• Exercise inputs
--*--
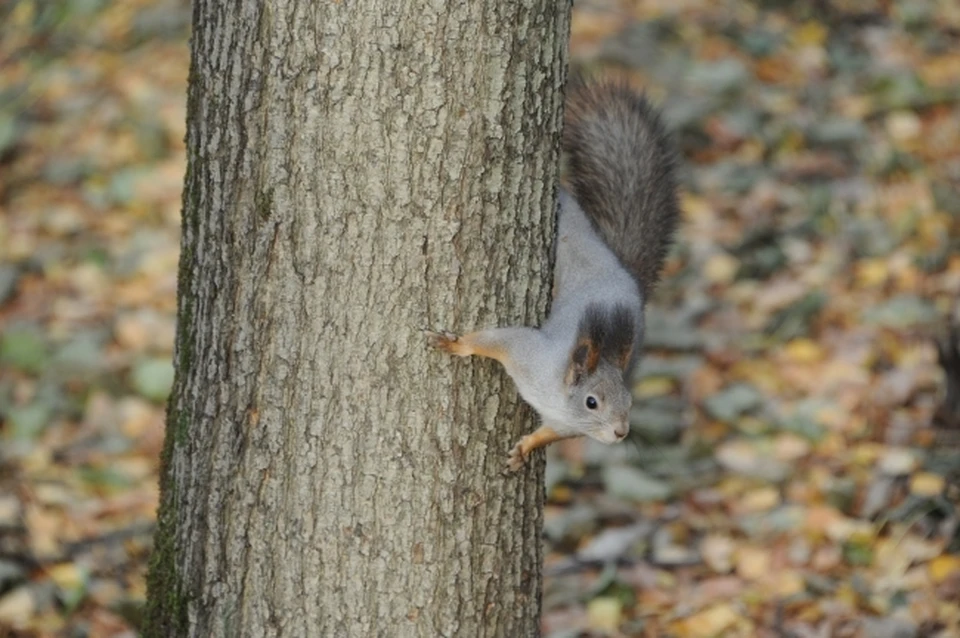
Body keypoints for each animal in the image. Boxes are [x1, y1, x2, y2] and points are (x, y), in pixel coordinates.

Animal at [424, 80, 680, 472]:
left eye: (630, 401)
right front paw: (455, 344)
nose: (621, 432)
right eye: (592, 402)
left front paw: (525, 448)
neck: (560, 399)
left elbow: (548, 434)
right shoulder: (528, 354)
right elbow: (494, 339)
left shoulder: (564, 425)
--*--
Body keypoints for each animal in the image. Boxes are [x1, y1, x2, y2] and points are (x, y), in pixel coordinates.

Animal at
--*--
• What you have to do
Please give back exactly the lines of the listing above that run from the one containing "nose: (621, 432)" through the one containing "left shoulder: (564, 425)", and only those.

• Your solution
nose: (621, 432)
right eye: (592, 402)
left front paw: (525, 448)
neck: (560, 399)
left elbow: (548, 434)
right shoulder: (528, 354)
right elbow: (494, 339)
left shoulder: (564, 425)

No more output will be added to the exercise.